**Description of the task:** Rewrite the data below, swapping every "common name" for "vernacular name" and keeping all other text unchanged. Omit the pictures from your answer.

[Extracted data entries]
______________________________

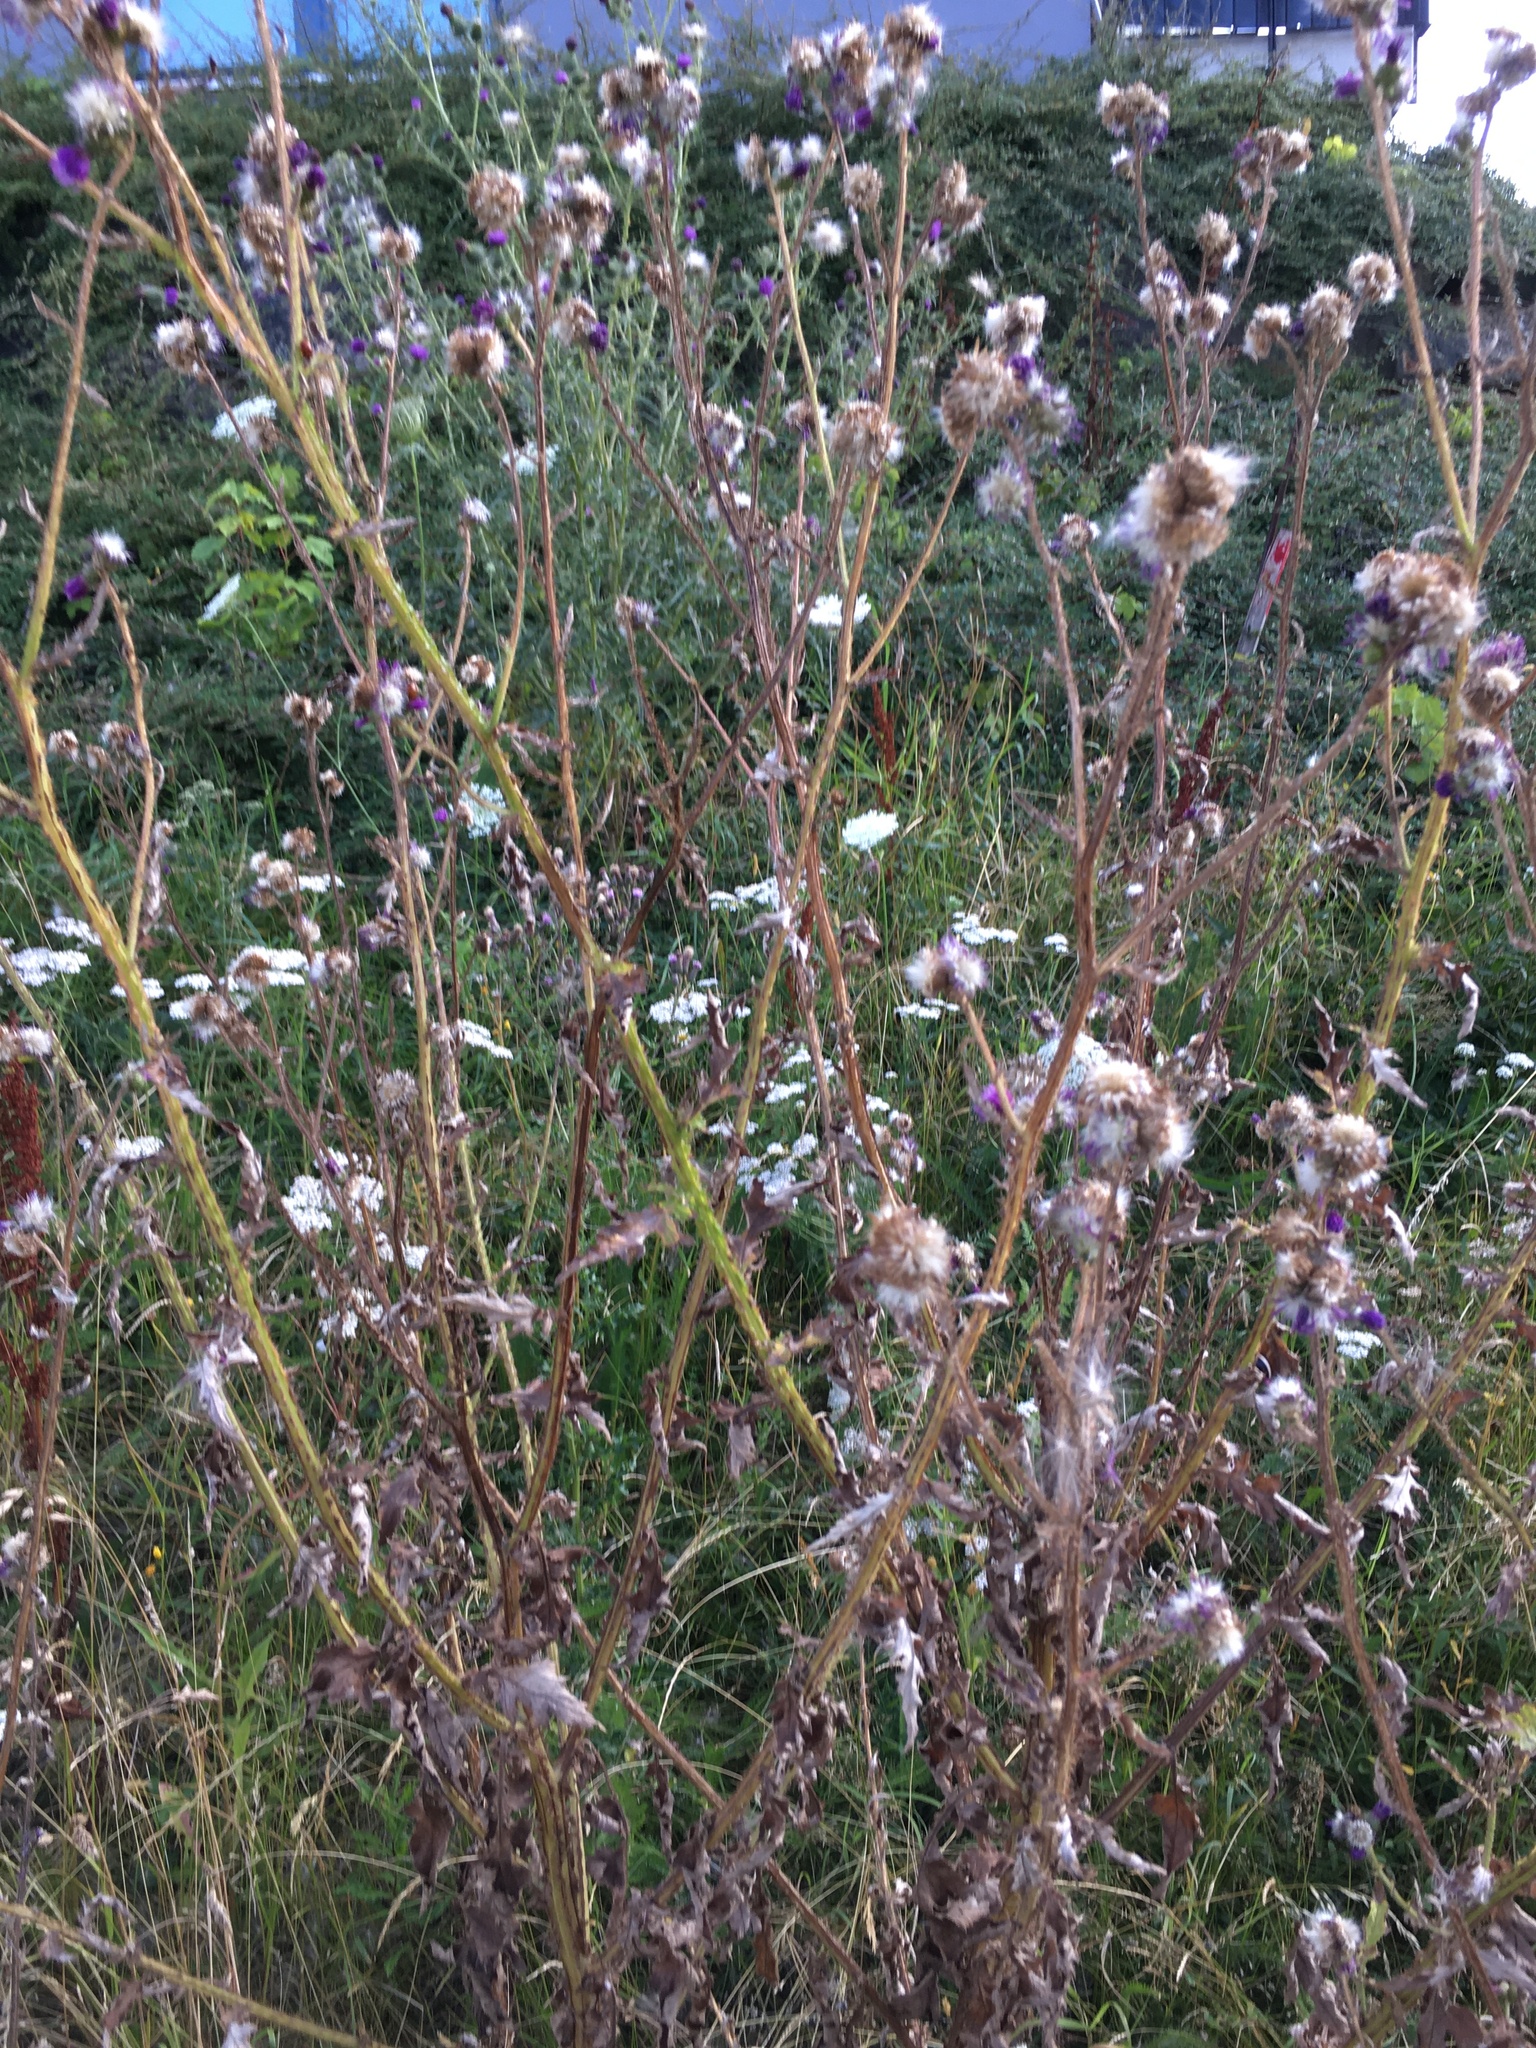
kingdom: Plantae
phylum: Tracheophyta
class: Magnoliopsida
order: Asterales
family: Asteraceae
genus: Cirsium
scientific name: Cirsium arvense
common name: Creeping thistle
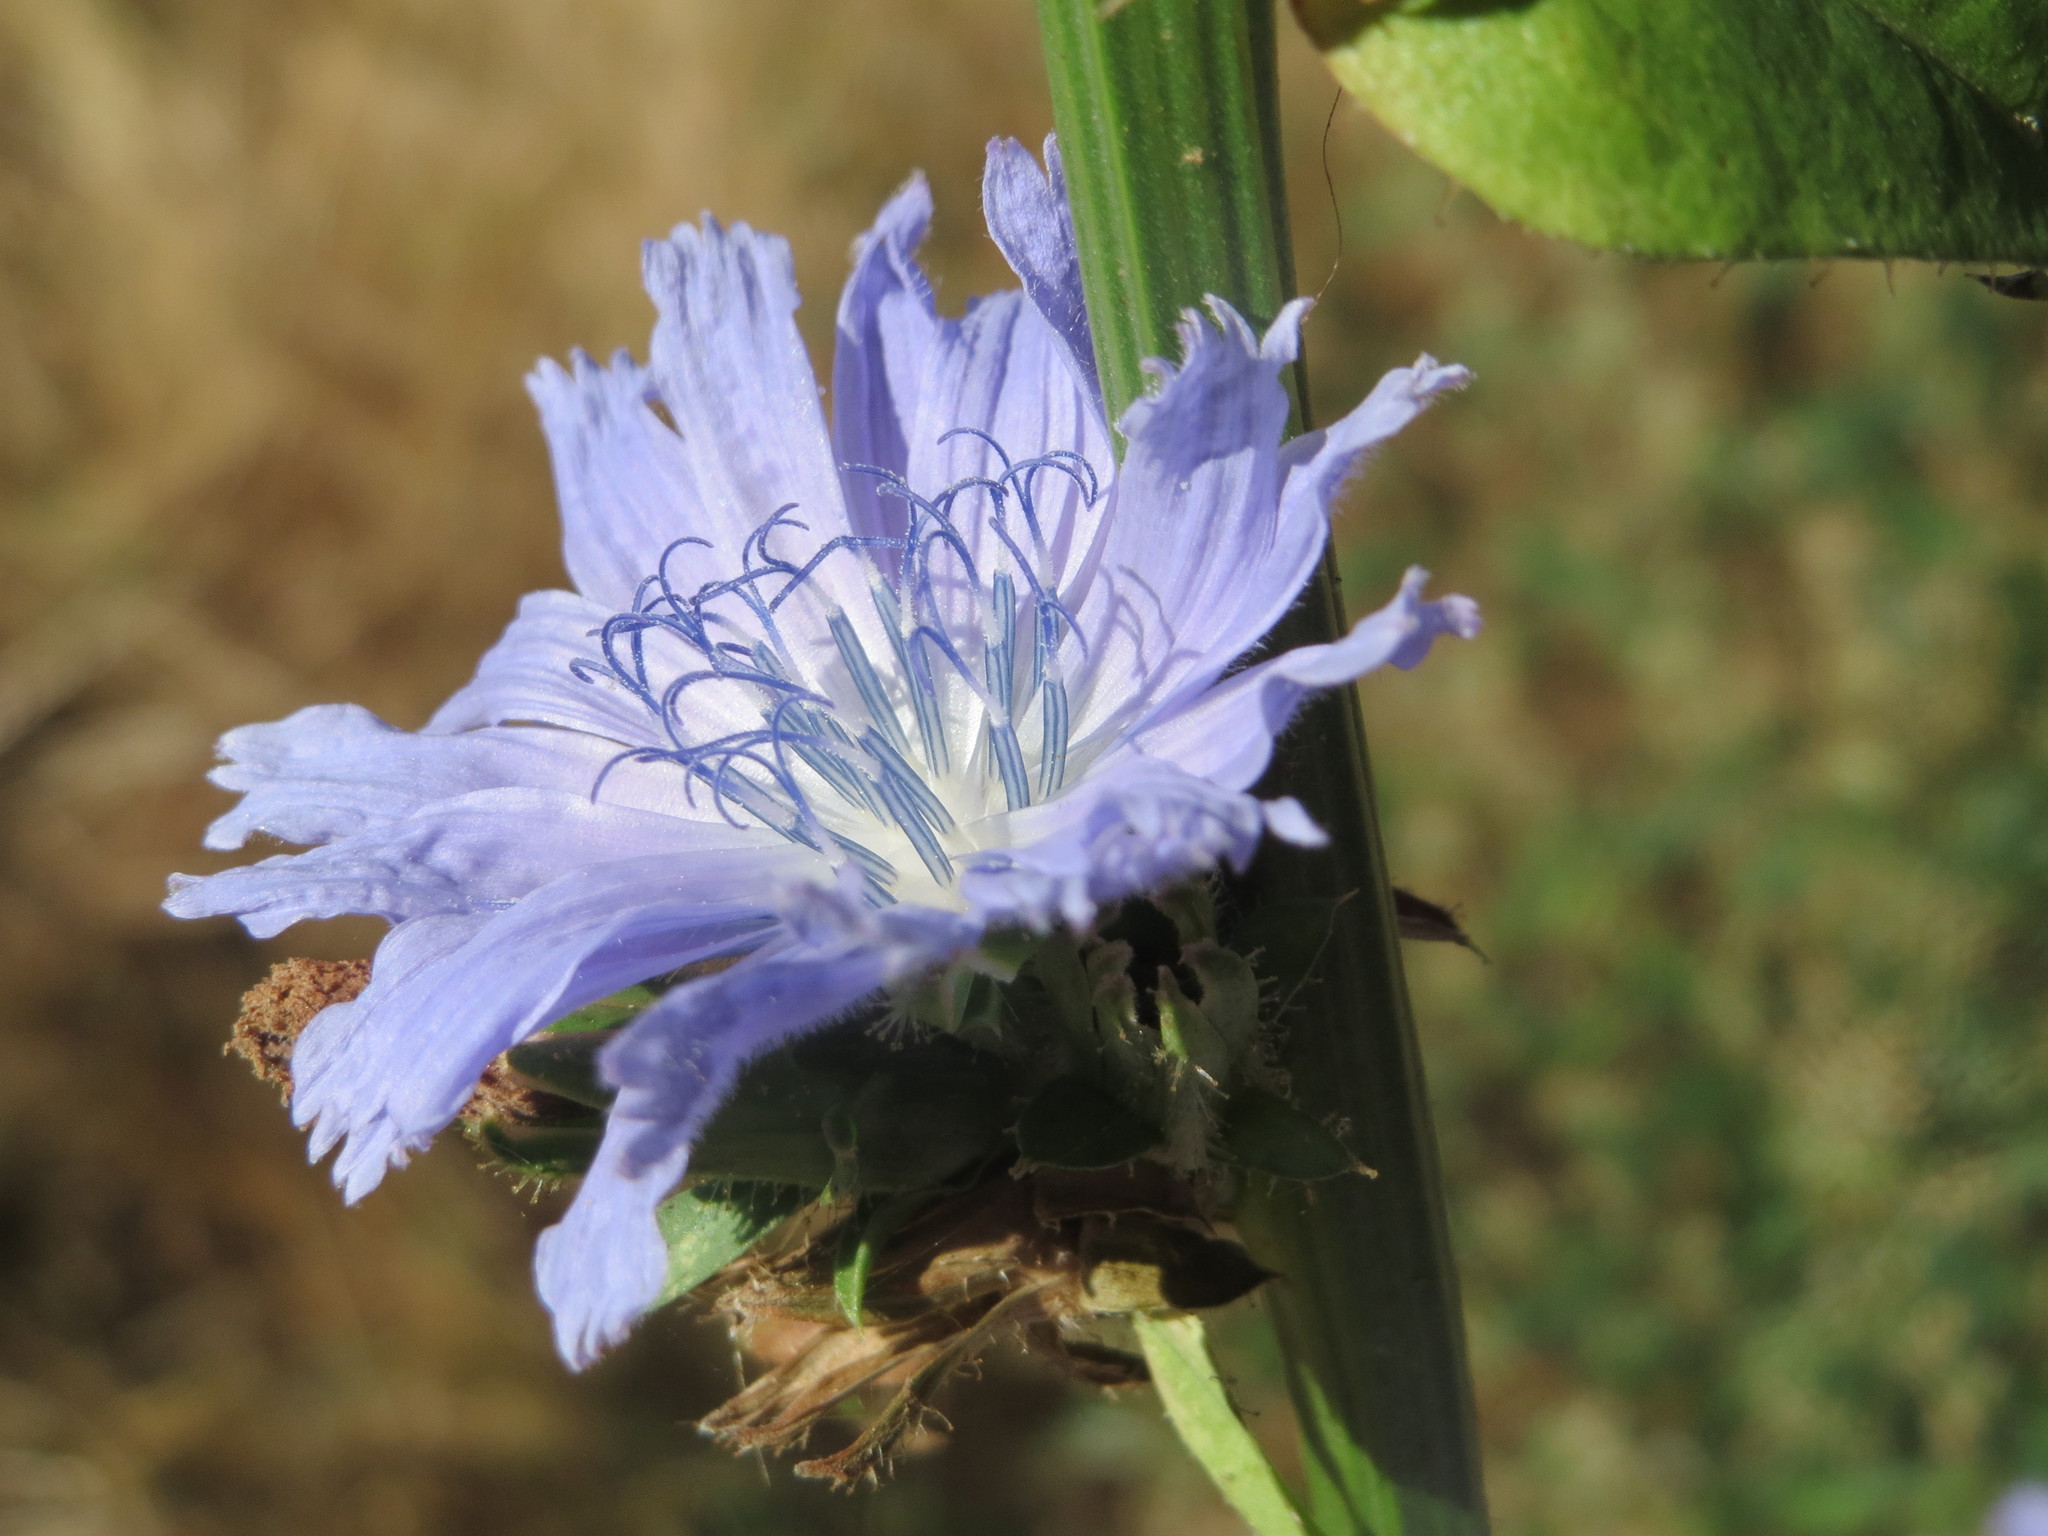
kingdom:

______________________________

**Answer to this exercise:**
kingdom: Plantae
phylum: Tracheophyta
class: Magnoliopsida
order: Asterales
family: Asteraceae
genus: Cirsium
scientific name: Cirsium arvense
vernacular name: Creeping thistle
kingdom:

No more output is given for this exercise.